Finding a Lula campaign sign is an impossible task.
Farming is king in these parts, and Bolsonaro, a close ally of Brazil’s powerful agribusiness sector, “has given us security to invest,” promotes “a strong economy,” and upholds God and family “as the supreme good,” says Klais.
“He’s just like us.”
Battle for Brazil’s soul
On his father’s farm, where a feed truck has been turned into a makeshift billboard with Bolsonaro’s slogan — “Brazil above everything, God above everyone” — Ricardo Lorenzatto is on a mission, too: convince at least 200 of the 800 residents who voted for Lula to switch sides in the runoff.

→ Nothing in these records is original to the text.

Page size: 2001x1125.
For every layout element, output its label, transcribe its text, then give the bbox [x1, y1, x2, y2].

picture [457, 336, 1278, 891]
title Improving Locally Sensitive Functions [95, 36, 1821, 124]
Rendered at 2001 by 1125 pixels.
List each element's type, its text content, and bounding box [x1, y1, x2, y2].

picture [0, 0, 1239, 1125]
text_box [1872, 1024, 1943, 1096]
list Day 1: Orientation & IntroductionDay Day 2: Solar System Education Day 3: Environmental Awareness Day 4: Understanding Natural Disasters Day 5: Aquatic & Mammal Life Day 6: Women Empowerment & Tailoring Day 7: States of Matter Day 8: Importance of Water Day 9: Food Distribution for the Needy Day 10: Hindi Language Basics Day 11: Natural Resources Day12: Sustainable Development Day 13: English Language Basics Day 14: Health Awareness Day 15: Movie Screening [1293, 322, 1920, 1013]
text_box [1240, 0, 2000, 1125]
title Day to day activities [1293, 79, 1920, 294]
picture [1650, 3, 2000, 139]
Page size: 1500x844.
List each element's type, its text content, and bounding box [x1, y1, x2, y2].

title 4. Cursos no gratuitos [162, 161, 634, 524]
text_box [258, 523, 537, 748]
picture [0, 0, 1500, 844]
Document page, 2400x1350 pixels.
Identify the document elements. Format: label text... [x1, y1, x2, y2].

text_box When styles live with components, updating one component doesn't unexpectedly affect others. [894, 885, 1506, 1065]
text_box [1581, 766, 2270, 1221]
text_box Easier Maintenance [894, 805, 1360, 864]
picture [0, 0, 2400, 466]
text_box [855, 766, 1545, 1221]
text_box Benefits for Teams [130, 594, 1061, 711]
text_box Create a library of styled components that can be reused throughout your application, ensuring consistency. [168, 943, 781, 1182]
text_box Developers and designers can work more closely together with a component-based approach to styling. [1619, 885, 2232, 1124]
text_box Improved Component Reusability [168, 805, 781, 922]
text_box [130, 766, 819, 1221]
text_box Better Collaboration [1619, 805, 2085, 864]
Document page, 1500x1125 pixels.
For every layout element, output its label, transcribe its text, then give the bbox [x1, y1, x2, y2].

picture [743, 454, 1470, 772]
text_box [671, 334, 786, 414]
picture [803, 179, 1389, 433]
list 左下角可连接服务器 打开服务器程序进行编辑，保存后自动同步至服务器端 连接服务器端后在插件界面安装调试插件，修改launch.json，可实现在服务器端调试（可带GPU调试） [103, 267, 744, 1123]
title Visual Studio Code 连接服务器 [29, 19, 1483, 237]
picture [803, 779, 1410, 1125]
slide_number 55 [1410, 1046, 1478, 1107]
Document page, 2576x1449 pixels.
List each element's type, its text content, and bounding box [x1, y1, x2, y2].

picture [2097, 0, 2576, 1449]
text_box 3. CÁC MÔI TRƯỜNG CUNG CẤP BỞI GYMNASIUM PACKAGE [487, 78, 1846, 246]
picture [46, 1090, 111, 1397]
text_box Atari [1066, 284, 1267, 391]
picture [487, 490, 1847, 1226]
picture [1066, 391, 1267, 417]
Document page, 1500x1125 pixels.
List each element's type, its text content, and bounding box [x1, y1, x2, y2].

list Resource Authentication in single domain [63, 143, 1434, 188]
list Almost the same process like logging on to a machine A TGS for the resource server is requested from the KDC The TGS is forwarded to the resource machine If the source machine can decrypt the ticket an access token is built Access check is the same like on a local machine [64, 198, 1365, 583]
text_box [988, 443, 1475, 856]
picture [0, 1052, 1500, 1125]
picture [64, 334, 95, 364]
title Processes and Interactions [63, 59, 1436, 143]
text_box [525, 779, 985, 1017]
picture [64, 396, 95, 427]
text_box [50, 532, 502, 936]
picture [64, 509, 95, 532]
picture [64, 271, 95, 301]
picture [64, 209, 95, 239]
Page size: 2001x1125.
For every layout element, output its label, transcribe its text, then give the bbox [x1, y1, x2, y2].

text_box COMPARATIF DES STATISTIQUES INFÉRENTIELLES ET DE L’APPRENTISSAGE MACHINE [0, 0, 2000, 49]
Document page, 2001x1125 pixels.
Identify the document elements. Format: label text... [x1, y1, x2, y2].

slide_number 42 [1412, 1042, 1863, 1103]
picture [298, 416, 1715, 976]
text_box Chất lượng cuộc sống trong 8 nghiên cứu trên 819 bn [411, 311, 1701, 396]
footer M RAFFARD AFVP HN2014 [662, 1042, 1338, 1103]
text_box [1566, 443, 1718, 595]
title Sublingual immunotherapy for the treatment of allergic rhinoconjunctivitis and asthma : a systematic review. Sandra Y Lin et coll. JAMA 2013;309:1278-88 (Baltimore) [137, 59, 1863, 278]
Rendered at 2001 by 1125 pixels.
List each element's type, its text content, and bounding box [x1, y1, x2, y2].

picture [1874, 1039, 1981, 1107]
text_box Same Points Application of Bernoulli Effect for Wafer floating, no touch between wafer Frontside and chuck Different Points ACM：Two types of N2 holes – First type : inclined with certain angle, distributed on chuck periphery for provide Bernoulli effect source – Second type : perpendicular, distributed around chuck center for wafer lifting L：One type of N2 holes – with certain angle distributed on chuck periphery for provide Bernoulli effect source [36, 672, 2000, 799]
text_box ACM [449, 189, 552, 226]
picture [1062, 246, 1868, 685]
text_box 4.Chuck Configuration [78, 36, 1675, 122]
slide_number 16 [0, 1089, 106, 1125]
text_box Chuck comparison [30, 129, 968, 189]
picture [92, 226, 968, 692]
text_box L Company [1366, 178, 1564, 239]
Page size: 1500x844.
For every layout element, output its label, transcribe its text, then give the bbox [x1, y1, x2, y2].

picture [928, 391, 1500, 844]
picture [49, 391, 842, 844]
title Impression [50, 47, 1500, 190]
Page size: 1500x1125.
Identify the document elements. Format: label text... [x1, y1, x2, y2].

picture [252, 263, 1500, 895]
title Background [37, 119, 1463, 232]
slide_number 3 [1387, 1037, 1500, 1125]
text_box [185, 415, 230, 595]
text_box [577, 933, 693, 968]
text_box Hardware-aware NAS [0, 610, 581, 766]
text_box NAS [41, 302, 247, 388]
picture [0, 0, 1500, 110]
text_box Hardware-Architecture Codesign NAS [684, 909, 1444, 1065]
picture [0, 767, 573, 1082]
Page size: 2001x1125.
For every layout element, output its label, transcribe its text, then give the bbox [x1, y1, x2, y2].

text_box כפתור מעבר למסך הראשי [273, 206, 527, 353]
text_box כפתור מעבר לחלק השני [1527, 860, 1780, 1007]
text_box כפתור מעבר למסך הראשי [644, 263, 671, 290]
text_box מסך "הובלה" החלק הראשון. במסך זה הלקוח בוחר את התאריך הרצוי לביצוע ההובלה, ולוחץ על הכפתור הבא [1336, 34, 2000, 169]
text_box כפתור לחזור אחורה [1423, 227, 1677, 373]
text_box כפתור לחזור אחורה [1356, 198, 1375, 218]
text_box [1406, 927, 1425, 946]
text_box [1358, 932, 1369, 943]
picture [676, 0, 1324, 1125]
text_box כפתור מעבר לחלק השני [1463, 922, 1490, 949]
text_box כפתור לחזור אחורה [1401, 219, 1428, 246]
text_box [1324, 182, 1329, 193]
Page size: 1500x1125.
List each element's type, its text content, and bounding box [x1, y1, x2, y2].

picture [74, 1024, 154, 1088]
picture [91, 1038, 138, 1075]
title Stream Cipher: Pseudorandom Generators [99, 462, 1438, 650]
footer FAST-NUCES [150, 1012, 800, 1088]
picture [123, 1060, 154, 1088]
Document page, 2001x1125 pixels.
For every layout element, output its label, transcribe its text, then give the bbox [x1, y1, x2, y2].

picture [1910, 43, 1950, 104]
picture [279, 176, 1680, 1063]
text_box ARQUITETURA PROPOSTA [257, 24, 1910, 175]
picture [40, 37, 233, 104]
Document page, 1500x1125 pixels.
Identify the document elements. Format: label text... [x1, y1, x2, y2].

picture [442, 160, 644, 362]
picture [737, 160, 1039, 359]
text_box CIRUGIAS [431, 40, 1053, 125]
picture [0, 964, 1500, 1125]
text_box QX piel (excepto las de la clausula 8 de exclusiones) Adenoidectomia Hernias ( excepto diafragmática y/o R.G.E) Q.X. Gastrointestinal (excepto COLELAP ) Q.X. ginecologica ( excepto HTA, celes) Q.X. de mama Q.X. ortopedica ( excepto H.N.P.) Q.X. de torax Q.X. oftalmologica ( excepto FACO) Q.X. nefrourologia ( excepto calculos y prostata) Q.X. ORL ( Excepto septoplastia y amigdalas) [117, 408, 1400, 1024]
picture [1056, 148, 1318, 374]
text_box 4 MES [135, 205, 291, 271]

Bolsonaro “promised to visit the city that casts the highest percentage of votes for him,” says the 35-year-old agricultural engineer, his blue eyes alight.
“My heart leaps just thinking about it.”
He is active on WhatsApp message groups rallying the faithful for pro-Bolsonaro events, such as an Independence Day motorcade on September 7, which, he proudly boasts, stretched four kilometers (2.5 miles).
Lorenzatto says ex-president Lula (2003-2010), who the far-right labels a “communist,” is a threat to his children’s future.
If Lula wins, “indigenous tribes could invade our land, force us to share our cattle,” he says.
Holding her one-year-old grandson on her porch, Clarice Radoll agrees.
“I would feel very insecure if Lula won,” says the 60-year-old Evangelical Christian, who has Bolsonaro’s picture proudly displayed on the front of her house.
In this town of a dozen churches and around 6,000 inhabitants, Radoll repeats a line often used by conservative pastors: that Lula represents “moral perversion.”
“It’s every Brazilian mother and father’s fear,” she says.
Agribusiness hero
In Mercedes, just up the road, farmer Andre Fiedler admits Lula’s government also took care of the agribusiness industry during the economic boom of the 2 000s.
“I don’t want to be a hypocrite,” he says.
But Bolsonaro’s administration has backed farming and agricultural exports like no other, “opening new markets for our products,” he says.
He brushes off international criticism over surging Amazon deforestation under Bolsonaro, which experts say is driven by agriculture.
“People say Bolsonaro is damaging Brazil’s image overseas… but that’s just a trade game — protectionism by France, Germany, the United States,” Fiedler says.
“Who’s the biggest soy producer in the world? The biggest poultry exporter? Brazil,” he says.
“There are vested interests trying to hold us back.”
Bolsonaro, who took 43 percent of the vote in the first round to 48 percent for Lula, trails his leftist rival heading into the runoff — but by a narrowing margin, according to opinion polls.